@mulout,
You make a good point, mulout.
mulout wrote:To expand, I am saying that the world functions (necessarily) by acting on the basis of what accredited figures believe. Our stock of accredited figures (for example, environmentalists quoted in the New York Times) is presently (more so than in the past) sieved at every point in the educational process by (as happens, inexpensive, computer driven) memory testing. As we face new challenges, climate change for example, a problem which those who excel in the business of solving unrelated historical problems by recollection are unsuited to cope with, we leave ourselves in a precarious position.
However, I think I also had a good point. The problem-solvers you mention, who are able to deal with all the novel stuff, are very creative and intelligent people. They can use that genius and learn as they go how to find loop-holes in the school system and in the rest of the bureaucracy that will allow them to get by, even if they don't always torch the memory tests. Or as I said before ... who better to solve the problem of his own exclusion than a problem-solver?
Do you think someone is either purely bureaucratic or innovative? Or do you think there are shades of grey in between, putting those two cognitive types at opposite ends of a spectrum? And if memorisers and problem-solvers really are extremes on a continuous spectrum, is the population normally distributed along that spectrum, or is our distribution along that spectrum bimodal? My hunch would be that there is a spectrum, but that we are bimodally distributed along it.
If we assume there's a spectrum, solvers need to target the mid-spectrum types (the people who are half-innovator, half-bureaucrat) for collaboration.
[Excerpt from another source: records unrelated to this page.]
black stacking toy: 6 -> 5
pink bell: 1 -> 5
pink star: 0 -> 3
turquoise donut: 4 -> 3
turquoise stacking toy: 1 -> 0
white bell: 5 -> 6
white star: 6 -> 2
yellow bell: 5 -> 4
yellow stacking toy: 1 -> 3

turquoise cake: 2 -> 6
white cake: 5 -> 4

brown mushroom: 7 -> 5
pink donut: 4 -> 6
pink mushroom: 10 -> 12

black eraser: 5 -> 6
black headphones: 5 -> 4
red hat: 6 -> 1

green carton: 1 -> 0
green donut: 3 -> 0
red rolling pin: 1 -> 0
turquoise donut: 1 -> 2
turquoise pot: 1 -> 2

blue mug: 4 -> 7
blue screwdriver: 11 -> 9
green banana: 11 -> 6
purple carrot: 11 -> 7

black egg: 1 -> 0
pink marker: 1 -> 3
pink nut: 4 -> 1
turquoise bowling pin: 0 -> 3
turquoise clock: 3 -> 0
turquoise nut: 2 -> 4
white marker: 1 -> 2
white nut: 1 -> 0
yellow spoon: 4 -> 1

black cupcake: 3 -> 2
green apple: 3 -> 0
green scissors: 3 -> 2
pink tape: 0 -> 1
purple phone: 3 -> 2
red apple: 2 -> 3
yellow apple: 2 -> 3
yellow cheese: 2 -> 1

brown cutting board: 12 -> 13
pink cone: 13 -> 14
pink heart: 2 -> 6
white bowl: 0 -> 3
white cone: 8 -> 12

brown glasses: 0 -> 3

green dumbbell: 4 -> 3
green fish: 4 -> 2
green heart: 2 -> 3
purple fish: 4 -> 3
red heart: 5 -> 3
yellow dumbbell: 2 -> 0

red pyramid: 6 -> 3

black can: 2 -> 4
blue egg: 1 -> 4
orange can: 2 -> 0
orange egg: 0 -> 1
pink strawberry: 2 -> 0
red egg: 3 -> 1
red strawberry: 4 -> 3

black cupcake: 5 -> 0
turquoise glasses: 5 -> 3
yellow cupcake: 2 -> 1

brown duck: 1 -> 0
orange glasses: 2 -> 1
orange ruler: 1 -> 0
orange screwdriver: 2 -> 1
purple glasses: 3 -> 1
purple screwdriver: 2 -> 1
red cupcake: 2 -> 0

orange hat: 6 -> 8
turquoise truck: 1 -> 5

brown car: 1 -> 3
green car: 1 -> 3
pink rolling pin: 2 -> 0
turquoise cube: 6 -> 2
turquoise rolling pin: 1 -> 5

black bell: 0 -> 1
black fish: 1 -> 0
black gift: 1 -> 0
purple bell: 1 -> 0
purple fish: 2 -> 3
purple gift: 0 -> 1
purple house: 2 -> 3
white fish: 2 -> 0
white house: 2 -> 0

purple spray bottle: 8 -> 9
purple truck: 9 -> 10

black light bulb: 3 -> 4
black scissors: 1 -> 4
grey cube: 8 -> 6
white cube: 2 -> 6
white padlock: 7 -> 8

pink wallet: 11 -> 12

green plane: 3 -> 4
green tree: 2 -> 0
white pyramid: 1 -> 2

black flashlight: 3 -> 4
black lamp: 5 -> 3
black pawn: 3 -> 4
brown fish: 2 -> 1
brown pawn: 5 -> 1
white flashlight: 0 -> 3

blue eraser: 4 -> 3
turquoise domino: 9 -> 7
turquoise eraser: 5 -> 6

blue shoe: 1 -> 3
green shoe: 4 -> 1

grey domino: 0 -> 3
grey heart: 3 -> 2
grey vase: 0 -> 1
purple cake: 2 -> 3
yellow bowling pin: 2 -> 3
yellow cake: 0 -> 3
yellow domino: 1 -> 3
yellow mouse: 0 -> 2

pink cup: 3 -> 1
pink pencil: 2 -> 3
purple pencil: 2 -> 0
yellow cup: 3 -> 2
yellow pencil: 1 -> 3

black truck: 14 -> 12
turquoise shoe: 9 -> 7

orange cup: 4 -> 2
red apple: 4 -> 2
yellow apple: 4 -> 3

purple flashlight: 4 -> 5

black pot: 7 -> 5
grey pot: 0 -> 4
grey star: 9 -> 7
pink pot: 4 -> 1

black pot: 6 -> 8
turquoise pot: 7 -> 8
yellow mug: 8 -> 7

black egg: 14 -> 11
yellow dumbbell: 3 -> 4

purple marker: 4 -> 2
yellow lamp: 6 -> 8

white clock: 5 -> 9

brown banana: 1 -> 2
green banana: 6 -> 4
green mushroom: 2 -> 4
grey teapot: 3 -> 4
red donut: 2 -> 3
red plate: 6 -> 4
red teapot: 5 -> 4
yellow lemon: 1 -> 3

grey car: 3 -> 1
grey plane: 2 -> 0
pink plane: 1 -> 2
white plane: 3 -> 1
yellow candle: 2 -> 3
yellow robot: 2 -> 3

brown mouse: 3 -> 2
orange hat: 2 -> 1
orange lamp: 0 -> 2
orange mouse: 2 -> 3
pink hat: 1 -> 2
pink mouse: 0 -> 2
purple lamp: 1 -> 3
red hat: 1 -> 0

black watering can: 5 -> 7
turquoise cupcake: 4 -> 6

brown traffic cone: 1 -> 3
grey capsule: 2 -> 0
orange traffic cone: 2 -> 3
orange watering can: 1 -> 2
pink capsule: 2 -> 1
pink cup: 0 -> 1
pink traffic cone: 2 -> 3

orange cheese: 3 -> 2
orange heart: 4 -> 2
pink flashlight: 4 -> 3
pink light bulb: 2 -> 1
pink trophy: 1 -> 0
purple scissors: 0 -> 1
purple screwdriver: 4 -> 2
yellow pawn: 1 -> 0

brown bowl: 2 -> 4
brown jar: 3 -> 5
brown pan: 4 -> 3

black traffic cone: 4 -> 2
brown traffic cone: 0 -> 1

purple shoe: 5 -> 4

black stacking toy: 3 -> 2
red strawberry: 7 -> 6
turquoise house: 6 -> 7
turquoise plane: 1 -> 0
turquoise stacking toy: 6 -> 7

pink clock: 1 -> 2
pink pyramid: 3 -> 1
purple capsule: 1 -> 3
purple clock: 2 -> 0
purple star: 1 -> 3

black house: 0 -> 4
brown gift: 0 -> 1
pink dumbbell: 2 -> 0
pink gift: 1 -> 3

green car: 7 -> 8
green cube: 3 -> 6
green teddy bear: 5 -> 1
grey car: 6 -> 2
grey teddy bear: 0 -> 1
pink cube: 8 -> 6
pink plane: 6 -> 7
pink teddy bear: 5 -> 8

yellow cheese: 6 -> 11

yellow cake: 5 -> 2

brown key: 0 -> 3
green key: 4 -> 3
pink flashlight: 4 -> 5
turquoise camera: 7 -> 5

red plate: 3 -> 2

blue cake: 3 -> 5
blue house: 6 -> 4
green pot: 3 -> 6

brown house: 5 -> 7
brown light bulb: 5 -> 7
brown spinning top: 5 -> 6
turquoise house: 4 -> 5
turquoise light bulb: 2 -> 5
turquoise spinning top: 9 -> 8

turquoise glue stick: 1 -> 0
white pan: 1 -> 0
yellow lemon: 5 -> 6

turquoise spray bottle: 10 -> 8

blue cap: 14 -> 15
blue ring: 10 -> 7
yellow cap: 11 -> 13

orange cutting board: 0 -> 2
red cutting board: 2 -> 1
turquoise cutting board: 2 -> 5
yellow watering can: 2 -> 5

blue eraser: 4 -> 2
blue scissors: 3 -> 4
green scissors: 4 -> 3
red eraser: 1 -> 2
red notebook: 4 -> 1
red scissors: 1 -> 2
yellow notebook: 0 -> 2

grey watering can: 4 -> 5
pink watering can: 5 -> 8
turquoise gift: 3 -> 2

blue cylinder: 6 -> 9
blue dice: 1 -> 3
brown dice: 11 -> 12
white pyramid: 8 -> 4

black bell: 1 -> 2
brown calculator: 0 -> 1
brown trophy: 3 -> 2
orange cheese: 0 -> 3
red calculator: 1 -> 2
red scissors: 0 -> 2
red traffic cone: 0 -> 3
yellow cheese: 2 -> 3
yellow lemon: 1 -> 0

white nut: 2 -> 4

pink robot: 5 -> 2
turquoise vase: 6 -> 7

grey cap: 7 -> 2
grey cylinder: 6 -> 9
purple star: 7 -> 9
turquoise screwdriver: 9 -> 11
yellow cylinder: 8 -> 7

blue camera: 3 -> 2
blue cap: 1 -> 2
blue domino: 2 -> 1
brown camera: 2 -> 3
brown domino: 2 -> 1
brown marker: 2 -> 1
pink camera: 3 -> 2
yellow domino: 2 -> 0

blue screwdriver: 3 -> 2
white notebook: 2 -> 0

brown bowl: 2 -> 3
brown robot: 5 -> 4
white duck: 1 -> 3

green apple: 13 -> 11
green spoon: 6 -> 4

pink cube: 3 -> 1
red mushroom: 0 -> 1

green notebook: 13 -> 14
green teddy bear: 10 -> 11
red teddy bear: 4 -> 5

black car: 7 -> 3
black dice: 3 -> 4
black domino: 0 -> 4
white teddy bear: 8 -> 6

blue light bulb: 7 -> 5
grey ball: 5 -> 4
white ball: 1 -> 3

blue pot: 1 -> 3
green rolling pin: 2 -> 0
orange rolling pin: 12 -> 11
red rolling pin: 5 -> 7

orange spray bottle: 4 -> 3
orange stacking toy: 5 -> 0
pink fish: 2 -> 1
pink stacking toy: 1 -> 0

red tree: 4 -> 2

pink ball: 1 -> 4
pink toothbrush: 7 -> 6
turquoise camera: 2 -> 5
If a pure solver and innovator started collaborating with another person (one who just "knew the details" mainly, but could tolerate new and innovative ideas and could formulate innovative ideas into arguments that the accredited figures could understand), then I believe the stuff that the pair of them could come up with would put the ideas of the accredited masses to shame.
That's how I optimistically see the situation.
Fil Albuquerque wrote:Problem solvers, or the also called renaissance man´s, are in their eccentricity loners by definition
Loners by birth, collaborators by choice--these days at least, if they want to succeed.